Please set out the data, from its first line through the line containing "10 CHF Willkommensrabatt **", as a Markdown table with the columns Row and Line, one line per row and no blank lines.

═════ RECORDS PROVIDED ═════

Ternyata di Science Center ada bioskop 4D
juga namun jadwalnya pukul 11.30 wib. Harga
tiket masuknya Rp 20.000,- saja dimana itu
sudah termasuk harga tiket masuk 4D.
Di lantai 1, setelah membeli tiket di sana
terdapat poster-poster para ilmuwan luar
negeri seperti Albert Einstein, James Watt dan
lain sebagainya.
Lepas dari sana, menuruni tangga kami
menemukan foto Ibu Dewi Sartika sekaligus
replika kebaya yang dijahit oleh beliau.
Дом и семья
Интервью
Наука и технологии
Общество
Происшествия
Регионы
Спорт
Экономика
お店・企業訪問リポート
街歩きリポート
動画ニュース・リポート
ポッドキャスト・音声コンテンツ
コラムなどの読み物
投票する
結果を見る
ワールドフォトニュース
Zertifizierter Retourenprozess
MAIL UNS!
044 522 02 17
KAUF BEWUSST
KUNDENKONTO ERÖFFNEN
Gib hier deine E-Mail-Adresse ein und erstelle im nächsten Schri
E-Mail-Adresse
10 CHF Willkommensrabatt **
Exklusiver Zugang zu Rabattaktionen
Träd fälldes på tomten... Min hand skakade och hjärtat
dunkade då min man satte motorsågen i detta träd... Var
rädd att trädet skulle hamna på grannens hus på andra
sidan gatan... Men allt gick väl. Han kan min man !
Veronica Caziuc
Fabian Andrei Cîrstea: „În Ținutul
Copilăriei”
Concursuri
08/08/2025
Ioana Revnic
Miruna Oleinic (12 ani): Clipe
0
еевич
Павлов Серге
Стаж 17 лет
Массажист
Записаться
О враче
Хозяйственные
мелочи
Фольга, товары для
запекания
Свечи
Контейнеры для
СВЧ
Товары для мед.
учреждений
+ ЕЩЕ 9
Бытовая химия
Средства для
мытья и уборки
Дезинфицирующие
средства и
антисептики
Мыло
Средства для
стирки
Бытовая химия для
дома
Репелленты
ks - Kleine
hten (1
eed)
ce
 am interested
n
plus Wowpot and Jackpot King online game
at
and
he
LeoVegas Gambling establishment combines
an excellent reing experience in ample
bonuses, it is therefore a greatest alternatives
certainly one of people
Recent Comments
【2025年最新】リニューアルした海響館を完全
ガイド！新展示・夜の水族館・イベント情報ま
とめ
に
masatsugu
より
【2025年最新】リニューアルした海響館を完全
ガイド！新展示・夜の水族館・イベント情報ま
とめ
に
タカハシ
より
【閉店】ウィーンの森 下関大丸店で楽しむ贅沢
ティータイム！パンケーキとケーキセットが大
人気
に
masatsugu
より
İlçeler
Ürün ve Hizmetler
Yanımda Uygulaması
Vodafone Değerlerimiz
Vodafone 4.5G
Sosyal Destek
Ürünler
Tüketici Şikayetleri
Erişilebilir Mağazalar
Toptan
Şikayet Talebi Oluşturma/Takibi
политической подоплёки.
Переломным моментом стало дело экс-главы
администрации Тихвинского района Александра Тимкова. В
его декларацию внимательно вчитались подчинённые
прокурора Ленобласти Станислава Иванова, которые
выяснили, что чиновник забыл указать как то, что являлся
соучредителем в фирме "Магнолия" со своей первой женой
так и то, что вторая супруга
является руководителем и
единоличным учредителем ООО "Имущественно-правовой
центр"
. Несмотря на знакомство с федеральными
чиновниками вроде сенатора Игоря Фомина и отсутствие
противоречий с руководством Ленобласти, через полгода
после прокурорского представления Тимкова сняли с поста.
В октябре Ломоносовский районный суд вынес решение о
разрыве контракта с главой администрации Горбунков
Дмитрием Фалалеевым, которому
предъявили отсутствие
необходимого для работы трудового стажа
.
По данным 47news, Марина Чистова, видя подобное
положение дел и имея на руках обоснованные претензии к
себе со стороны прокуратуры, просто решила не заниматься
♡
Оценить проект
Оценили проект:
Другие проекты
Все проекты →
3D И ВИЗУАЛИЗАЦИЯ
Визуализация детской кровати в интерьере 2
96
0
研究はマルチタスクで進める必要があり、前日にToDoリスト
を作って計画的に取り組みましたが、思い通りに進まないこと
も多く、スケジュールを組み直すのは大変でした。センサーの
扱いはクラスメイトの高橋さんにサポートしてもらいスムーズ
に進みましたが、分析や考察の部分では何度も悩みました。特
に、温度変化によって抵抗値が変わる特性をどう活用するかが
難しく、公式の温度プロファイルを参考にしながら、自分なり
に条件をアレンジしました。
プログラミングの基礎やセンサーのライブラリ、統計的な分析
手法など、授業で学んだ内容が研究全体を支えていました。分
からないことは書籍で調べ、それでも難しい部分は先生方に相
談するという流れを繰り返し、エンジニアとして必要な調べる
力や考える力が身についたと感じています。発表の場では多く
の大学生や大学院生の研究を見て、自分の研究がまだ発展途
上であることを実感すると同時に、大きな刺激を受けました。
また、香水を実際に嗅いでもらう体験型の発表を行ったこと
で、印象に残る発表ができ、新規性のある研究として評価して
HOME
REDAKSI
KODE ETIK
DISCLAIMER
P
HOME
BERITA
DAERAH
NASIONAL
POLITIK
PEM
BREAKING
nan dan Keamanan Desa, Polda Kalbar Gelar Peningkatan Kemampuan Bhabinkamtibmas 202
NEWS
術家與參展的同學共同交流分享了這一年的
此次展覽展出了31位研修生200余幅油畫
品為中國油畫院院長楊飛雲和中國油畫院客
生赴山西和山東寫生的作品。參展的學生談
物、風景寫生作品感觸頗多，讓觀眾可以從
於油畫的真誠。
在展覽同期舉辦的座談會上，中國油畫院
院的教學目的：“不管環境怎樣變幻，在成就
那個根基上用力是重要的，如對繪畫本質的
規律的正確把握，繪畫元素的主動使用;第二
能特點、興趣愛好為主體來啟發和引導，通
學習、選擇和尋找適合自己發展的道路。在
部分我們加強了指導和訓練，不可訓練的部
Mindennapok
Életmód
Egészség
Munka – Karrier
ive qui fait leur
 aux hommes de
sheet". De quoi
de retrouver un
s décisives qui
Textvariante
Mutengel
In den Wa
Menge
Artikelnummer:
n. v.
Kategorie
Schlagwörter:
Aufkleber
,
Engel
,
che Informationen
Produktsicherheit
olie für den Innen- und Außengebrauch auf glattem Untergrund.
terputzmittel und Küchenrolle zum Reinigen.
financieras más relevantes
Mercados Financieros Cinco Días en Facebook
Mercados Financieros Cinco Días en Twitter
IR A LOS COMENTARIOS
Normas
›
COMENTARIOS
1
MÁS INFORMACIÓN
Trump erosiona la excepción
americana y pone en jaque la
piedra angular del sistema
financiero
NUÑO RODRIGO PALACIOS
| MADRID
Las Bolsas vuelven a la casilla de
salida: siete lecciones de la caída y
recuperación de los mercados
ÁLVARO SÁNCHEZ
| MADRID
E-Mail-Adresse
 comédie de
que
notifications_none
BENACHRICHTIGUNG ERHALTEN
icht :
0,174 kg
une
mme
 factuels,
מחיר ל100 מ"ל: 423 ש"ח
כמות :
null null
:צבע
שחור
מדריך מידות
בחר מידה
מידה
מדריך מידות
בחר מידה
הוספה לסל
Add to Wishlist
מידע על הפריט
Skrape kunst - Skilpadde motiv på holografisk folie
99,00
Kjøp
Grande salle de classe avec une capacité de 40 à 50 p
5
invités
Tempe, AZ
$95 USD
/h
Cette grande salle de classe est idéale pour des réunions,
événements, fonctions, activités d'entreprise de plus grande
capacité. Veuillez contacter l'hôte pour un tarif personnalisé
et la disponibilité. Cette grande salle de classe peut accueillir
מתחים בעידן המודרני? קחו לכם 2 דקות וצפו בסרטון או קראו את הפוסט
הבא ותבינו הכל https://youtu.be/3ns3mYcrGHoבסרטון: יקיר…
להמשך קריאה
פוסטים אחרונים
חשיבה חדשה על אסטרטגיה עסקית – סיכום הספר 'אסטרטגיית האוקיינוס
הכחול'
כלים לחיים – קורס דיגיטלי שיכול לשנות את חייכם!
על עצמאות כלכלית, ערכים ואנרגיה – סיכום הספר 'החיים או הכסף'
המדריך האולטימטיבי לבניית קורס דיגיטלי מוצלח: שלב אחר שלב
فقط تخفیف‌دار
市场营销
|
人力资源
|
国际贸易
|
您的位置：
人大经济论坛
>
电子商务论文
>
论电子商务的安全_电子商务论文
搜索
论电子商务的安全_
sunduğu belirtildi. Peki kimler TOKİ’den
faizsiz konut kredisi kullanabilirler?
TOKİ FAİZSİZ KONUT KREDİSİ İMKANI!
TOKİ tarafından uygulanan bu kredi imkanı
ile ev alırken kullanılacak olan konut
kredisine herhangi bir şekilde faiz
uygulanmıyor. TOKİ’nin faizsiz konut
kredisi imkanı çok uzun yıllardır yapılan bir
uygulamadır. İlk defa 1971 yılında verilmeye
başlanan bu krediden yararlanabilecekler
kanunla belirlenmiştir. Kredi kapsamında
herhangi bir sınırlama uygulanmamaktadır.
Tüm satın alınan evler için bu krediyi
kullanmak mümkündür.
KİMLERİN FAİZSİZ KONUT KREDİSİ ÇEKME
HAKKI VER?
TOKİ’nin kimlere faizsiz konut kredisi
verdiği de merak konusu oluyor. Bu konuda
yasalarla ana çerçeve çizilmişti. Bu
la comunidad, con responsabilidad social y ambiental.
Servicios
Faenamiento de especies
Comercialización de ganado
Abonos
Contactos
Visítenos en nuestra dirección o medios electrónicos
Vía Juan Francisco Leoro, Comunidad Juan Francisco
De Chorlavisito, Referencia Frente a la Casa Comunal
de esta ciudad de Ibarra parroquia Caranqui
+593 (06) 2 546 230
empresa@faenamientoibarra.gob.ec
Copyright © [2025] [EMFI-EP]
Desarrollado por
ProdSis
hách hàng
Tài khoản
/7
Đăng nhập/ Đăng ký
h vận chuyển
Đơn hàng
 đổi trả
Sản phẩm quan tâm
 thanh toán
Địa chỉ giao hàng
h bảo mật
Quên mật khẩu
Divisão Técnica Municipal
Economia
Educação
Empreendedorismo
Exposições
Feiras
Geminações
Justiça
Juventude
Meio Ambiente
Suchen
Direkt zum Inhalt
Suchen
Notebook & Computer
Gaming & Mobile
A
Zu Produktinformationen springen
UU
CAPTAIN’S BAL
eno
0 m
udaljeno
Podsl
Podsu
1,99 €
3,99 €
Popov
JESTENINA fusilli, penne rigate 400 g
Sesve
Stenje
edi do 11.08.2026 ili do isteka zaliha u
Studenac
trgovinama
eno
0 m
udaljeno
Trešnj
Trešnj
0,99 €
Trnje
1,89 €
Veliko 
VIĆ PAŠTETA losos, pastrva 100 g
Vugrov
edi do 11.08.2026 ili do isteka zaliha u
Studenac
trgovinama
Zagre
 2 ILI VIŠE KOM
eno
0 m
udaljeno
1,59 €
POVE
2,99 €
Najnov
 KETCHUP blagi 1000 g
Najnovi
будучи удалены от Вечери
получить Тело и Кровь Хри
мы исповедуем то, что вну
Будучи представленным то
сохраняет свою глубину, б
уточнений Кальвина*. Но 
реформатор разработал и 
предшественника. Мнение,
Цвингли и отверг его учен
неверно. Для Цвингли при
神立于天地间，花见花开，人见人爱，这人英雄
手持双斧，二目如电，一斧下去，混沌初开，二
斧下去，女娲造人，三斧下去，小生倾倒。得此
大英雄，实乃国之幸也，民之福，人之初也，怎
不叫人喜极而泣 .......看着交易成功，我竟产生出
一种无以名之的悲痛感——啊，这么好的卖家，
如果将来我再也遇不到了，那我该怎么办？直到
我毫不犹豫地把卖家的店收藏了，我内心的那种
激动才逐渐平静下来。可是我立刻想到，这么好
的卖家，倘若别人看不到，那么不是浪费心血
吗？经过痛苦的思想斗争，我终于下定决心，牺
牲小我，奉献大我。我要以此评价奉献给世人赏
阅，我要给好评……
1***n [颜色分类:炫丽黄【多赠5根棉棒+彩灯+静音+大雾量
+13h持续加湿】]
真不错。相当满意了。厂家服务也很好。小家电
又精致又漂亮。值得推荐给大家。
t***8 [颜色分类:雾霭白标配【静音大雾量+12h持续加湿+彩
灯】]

═════

● **OUTPUT**:
| Row | Line |
|---|---|
| 1 | Ternyata di Science Center ada bioskop 4D |
| 2 | juga namun jadwalnya pukul 11.30 wib. Harga |
| 3 | tiket masuknya Rp 20.000,- saja dimana itu |
| 4 | sudah termasuk harga tiket masuk 4D. |
| 5 | Di lantai 1, setelah membeli tiket di sana |
| 6 | terdapat poster-poster para ilmuwan luar |
| 7 | negeri seperti Albert Einstein, James Watt dan |
| 8 | lain sebagainya. |
| 9 | Lepas dari sana, menuruni tangga kami |
| 10 | menemukan foto Ibu Dewi Sartika sekaligus |
| 11 | replika kebaya yang dijahit oleh beliau. |
| 12 | Дом и семья |
| 13 | Интервью |
| 14 | Наука и технологии |
| 15 | Общество |
| 16 | Происшествия |
| 17 | Регионы |
| 18 | Спорт |
| 19 | Экономика |
| 20 | お店・企業訪問リポート |
| 21 | 街歩きリポート |
| 22 | 動画ニュース・リポート |
| 23 | ポッドキャスト・音声コンテンツ |
| 24 | コラムなどの読み物 |
| 25 | 投票する |
| 26 | 結果を見る |
| 27 | ワールドフォトニュース |
| 28 | Zertifizierter Retourenprozess |
| 29 | MAIL UNS! |
| 30 | 044 522 02 17 |
| 31 | KAUF BEWUSST |
| 32 | KUNDENKONTO ERÖFFNEN |
| 33 | Gib hier deine E-Mail-Adresse ein und erstelle im nächsten Schri |
| 34 | E-Mail-Adresse |
| 35 | 10 CHF Willkommensrabatt ** |